Explanation of Policy
• Most of our anesthetic drugs are fat soluble
• The lipid content of the brain >>> Breast Milk >>> plasma
• We indirectly measure the concentration anesthetic drugs in the brain biased on the clinical response (sedation-to- anesthesia).
• When the patient is “awake” the patient has subanesthetic drug concentration in the brain, so breast milk concentration is substantially lower.
• Although lactating tissue is lipid dense, it also has very high blood flow, resulting in drug concentration levels near plasma levels (unlike adipose tissue stores in waist, hips, etc.).
Example;
A lactating mother is administered 10 mg IV morphine and wishes to breastfeed 20 minutes later
D(total dose) = C(milk) * V(milk)
D(total dose) – total dose of drug ingested by baby
C(milk) – concentration of drug in Mother’s breast milk
V(milk) – Volume of milk per feed (~ 40 to 200 ml)
• Weight of patient 50 kg (small woman)
• Weight of Baby 3.5 kg
• Plasma distribution ½ time of morphine = 4.4 min
• Plasma elimination ½ time of morphine = 111 min
• Volume of distribution for morphine = 5.4 L/kg
• EC50 of morphine for post-op analgesia = 0.0015 mg/ml
• Dose of Morphine = 10mg / 60 kg = 0.1666667 mg/kg morphine
• The drug is considered distributed after three plasma distribution ½ times, which is ~ 13 minutes. So the distribution of morphine is complete
• Let’s assume that plasma morphine concentration approximates breast milk concentration (at its short peak, breast tissue may be 1.5 to 2 times greater than plasma)
• Maternal plasma morphine concentration is 0.1666667 mg/kg ÷ 5.4 L/kg = 0.031 mg/ml (D(total dose) = C(milk) * V(milk))
• The baby drinks 200 ml of breast milk which results in an infant PO morphine dose of 0.0062 mg or 0.0018 mg/kg
• The pediatric PO dose of morphine is 0.1 to 0.3 mg/kg (up to 1 mg for our example)

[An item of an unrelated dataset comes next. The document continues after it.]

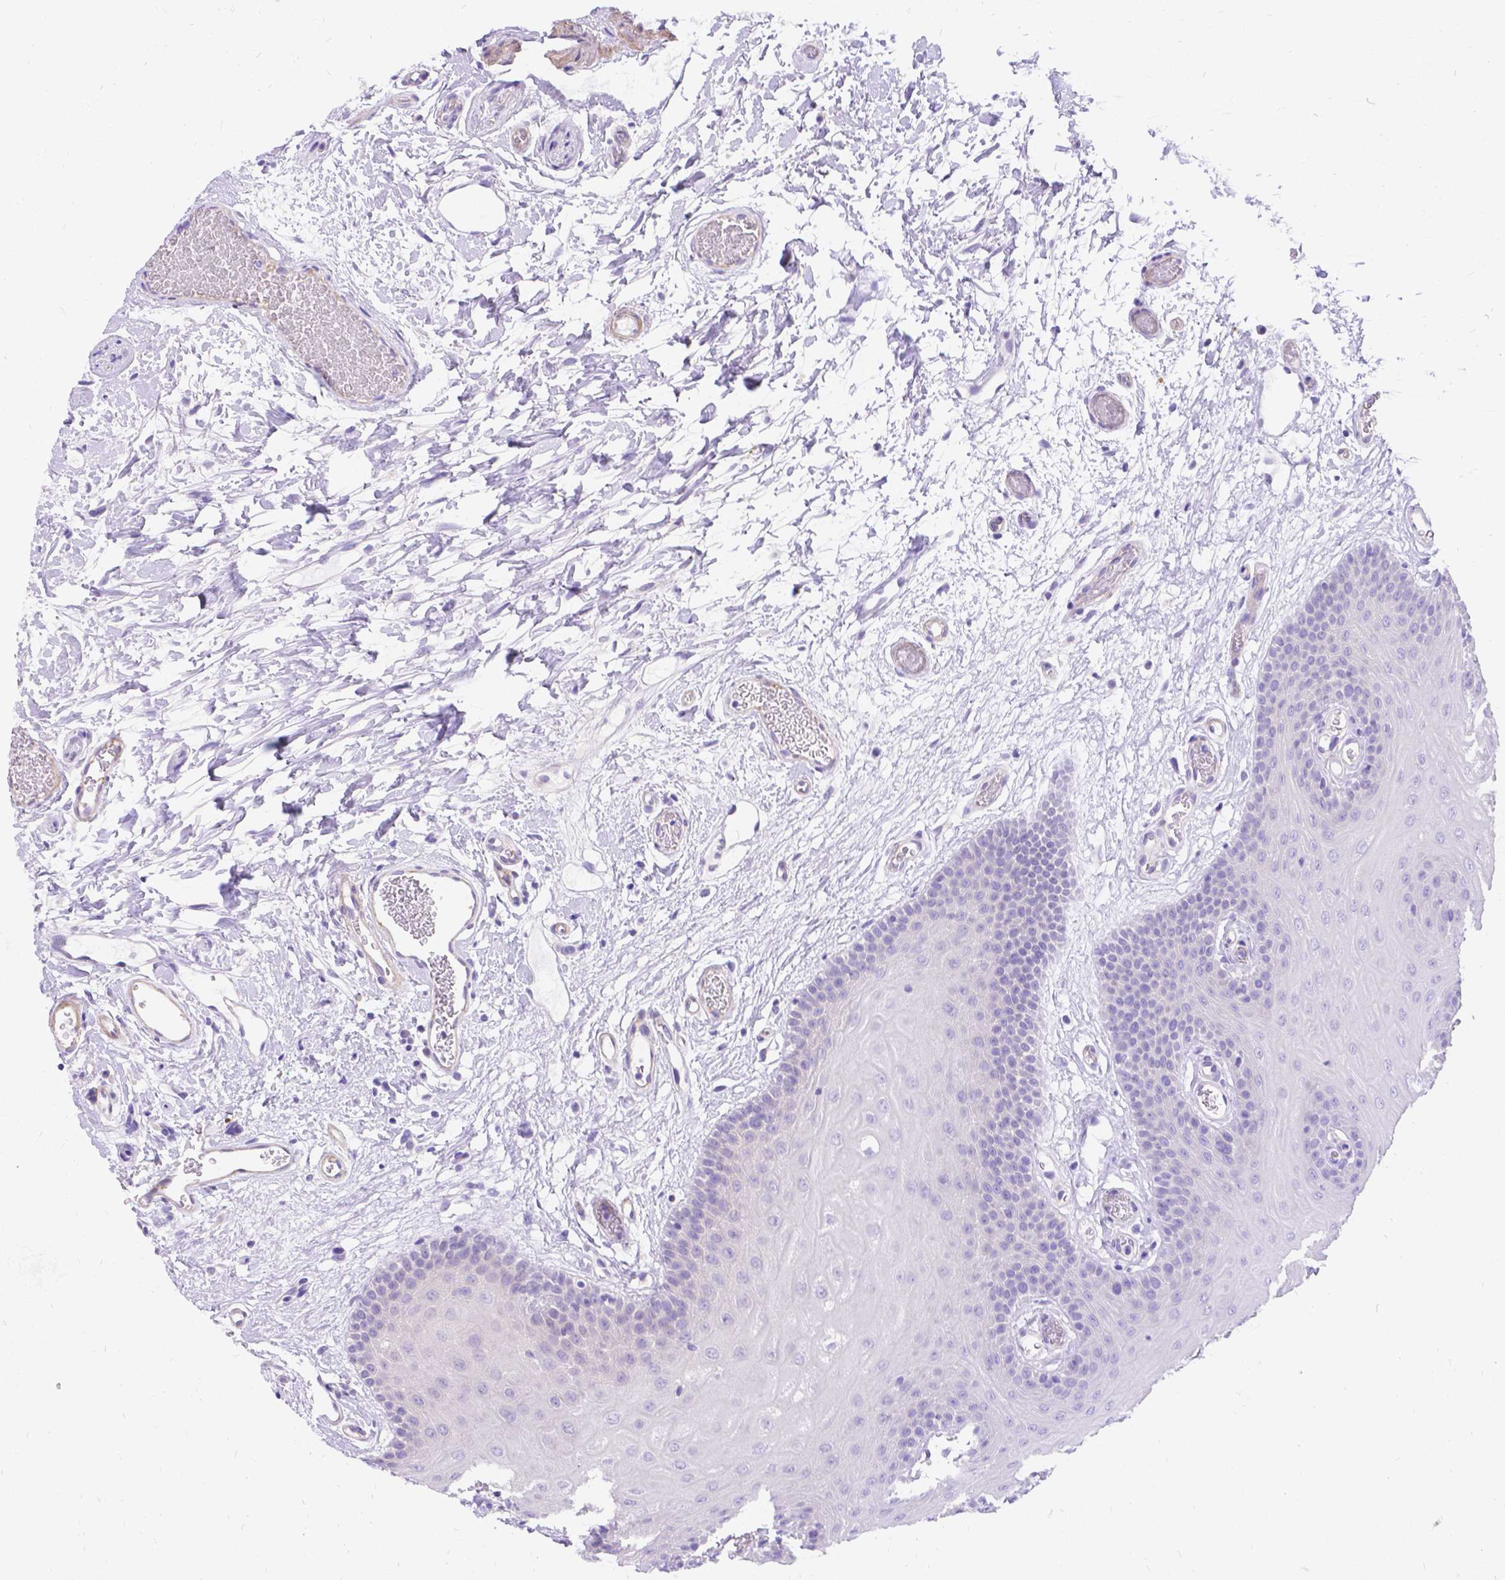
{"staining": {"intensity": "negative", "quantity": "none", "location": "none"}, "tissue": "oral mucosa", "cell_type": "Squamous epithelial cells", "image_type": "normal", "snomed": [{"axis": "morphology", "description": "Normal tissue, NOS"}, {"axis": "morphology", "description": "Squamous cell carcinoma, NOS"}, {"axis": "topography", "description": "Oral tissue"}, {"axis": "topography", "description": "Head-Neck"}], "caption": "Photomicrograph shows no significant protein expression in squamous epithelial cells of normal oral mucosa.", "gene": "PALS1", "patient": {"sex": "male", "age": 78}}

• This subtherapeutic dose is now subject to the baby’s hepatic metabolism (first pass effect)
References
1.Ilett, K.F. Drug distribution in human milk. Australian Prescriber 1997. 20, 35-40
2.Seivers, E., et al. Feeding patterns in breast-fed and formula-fed infants. Annals of Nutrition and Metabolism 2002. 46, 243-248
3.Wittels, B., et al. Postcesarean analgesia with both epidural morphine and intravenous patient controlled analgesia: neurobehavioural outcomes
among nursing neonates. Anesthesia & Analgesia 1997. 85, 600-606
4.Nitsun, M., et al. (2006). Pharmacokinetics of midazolam, propofol, and fentanyl transfer to human breast milk. Clinical pharmacology and
therapeutics, 79(6), 549–57.
5.Chestnut’s Obstetrical Anesthesia 4th edition.